Kasım 2018’de yeniden Zeytinburnu’na dönmem gündeme gelince bunu ilk paylaştıklarımdan biri Halûk Hoca oldu. Bakanlıktan ayrılmamı doğru bulmadı. Takip eden günlerde her vesileyle bunu tekrarladı. Ankara’da kalmam için epey uğraştığını vefatından sonra öğrendim. Bakan Yardımcılığından istifa ettiğim 30 Kasım 2018 günü Bakanlıkta en son Hoca ile vedalaştım ve o tarihi binanın kapısına kadar uğurladı. Merdivenlerde fotoğraf aldırdı. Bina şantiye halindeyken çektirdiğimiz fotoğraf ile uğurlarken çekilen fotoğrafı “Kadim dostum …” diye başlayan mesajla birlikte sosyal medyada paylaştı.

Adaylığımız ilan edilmeden önceki dönemde Zeytinburnu’nda ziyaret etti. Bakanlıktaki işleri konuştuk. Memleket meseleleri ile ilgili dertleştik. “Bir insanın değeri asıl görevden ayrıldıktan sonra anlaşılır” dedi. Bu söz ve teveccühle söylediği diğer sözler en kıymetli hatıralarım arasında şimdi.
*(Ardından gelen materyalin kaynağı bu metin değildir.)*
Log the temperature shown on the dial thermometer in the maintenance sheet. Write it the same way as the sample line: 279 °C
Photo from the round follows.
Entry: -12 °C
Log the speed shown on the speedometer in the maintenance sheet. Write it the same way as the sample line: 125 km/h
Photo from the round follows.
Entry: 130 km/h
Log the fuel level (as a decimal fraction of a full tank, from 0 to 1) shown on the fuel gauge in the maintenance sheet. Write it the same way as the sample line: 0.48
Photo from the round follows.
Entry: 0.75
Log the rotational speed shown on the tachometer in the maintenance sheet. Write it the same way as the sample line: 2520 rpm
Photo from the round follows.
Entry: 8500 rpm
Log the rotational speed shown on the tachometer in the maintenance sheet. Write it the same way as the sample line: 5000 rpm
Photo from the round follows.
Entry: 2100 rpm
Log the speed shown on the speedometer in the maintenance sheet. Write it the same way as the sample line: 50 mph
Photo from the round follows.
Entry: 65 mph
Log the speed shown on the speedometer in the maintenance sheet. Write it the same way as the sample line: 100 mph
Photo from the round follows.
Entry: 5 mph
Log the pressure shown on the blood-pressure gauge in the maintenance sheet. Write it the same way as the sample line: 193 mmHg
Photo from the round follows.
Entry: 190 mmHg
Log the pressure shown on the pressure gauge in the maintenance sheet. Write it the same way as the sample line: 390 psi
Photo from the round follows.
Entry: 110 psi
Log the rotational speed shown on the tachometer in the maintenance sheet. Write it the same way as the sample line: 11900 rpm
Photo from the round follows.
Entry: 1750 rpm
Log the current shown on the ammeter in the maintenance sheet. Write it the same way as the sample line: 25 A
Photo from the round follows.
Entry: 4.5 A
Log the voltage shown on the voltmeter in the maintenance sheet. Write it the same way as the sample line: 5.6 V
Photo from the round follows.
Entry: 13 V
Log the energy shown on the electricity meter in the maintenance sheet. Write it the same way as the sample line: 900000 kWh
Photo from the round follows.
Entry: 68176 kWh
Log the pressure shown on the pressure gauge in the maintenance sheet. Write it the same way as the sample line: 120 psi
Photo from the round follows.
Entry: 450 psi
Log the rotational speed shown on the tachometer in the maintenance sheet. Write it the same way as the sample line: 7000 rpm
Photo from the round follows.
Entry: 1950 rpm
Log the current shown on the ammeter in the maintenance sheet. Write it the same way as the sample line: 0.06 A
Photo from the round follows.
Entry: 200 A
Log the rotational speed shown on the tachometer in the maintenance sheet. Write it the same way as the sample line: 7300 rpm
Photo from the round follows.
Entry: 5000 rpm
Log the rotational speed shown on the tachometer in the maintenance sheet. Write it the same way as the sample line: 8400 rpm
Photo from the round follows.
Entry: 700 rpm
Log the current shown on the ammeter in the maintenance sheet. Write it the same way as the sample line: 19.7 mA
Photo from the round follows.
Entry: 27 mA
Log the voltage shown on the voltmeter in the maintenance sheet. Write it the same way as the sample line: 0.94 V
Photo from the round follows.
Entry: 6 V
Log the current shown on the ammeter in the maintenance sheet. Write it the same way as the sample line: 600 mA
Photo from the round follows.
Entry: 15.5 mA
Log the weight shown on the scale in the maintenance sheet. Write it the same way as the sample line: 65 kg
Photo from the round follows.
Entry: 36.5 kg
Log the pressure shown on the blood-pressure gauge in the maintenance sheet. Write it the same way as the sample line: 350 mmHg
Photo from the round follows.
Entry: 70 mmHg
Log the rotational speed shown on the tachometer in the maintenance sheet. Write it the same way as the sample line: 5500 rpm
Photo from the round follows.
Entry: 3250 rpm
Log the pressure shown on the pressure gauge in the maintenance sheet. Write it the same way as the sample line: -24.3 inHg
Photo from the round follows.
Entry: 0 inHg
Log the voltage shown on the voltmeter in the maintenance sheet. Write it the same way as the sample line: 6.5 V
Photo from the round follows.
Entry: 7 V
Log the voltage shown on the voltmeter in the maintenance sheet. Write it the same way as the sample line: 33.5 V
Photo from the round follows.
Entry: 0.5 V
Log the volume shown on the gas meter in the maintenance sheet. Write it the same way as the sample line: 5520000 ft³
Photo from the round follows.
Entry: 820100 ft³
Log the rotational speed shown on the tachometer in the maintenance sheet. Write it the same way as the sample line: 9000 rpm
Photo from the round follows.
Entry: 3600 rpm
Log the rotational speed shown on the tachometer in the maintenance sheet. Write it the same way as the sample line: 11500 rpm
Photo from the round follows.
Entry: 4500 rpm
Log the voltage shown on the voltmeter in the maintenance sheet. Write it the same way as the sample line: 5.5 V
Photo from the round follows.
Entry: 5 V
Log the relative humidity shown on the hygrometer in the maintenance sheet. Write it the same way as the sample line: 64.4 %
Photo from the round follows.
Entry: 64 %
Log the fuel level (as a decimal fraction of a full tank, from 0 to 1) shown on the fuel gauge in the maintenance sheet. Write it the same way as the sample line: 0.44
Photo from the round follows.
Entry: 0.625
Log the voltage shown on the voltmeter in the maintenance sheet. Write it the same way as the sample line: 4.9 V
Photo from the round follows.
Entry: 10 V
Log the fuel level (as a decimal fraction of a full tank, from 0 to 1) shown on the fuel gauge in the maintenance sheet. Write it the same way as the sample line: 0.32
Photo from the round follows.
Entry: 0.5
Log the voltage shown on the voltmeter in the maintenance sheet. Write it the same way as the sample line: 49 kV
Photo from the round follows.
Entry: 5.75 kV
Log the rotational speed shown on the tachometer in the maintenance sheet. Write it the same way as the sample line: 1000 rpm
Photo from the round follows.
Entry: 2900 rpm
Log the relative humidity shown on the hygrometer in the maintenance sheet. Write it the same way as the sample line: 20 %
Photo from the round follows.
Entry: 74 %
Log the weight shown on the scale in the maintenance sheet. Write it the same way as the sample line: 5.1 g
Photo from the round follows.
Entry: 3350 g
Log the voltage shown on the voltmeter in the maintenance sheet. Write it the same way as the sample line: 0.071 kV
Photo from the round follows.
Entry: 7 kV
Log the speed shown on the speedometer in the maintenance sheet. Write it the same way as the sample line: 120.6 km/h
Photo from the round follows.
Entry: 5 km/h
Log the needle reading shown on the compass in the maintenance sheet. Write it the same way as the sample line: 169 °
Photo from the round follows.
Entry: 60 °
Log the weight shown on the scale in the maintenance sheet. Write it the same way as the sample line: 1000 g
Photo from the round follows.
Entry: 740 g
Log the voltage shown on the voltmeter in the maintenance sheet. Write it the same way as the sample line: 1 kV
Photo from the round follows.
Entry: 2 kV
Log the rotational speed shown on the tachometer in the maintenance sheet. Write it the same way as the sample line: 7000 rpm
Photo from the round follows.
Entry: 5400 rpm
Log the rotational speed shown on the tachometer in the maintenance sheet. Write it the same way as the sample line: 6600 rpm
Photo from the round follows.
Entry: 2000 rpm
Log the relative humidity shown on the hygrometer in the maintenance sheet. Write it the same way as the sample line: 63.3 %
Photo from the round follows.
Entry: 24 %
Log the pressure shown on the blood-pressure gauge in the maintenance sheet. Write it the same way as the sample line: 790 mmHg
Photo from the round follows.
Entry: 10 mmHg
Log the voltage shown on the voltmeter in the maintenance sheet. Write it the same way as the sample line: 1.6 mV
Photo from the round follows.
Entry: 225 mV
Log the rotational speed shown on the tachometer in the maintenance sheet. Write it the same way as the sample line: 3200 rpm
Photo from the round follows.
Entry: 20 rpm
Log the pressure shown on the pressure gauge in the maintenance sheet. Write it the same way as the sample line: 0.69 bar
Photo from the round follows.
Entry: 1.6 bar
Bir daha yüzyüze görüşemeyeceğimizi nereden bilebilirdim!

3 Ağustos 2019 tarihli telefon görüşmemizde söylediği “Farkındayım, gecikiyorum. En kısa zamanda geleceğim.” cümleleri kulağımdaki son sözleri oldu.

Hoca bir İstanbul beyefendisi idi. İstanbul sevdamızın şekillenmesinde, derinleşmesinde büyük pay sahibidir. Cebinde taşıdığı tespihten kullandığı kelimelere, yeme içme adabından dostluğa, mimariden sanata, musikiden edebiyata, mezar taşı kitabesinden su kemerine, güzel ülkemizin bir köşesindeki leziz pınarına, çağlayan derelerine, rüzgârla uğuldayan tepelerine, karlı dağlarına kadar her inceliğe dikkat çekti. Tabiatı ve tarihi sevdi, sevdirmeye çalıştı.

Dünya nöbetini tamamladı

En heyecanla yaptığı iş gençlerle konuşmaktı. Bu memleketin çocuklarını kurtlara kaptırmamak için mücadele etmeyi, onlara millet-memleket sevdası aşılamayı kutsal bir görev saydı ve ömrünü buna adadı. Ve gıpta edilesi bir biçimde yine bu görevi ifa ederken dünya nöbetini tamamladı.

Türkiye, ardında doldurulamayacak bir boşluk bırakarak giden Halûk Hocasını, Sayın Cumhurbaşkanımızın en önde olduğu büyük bir kalabalıkla uğurladı. Ölüm yıldönümünde rahmetle, minnetle anıyorum.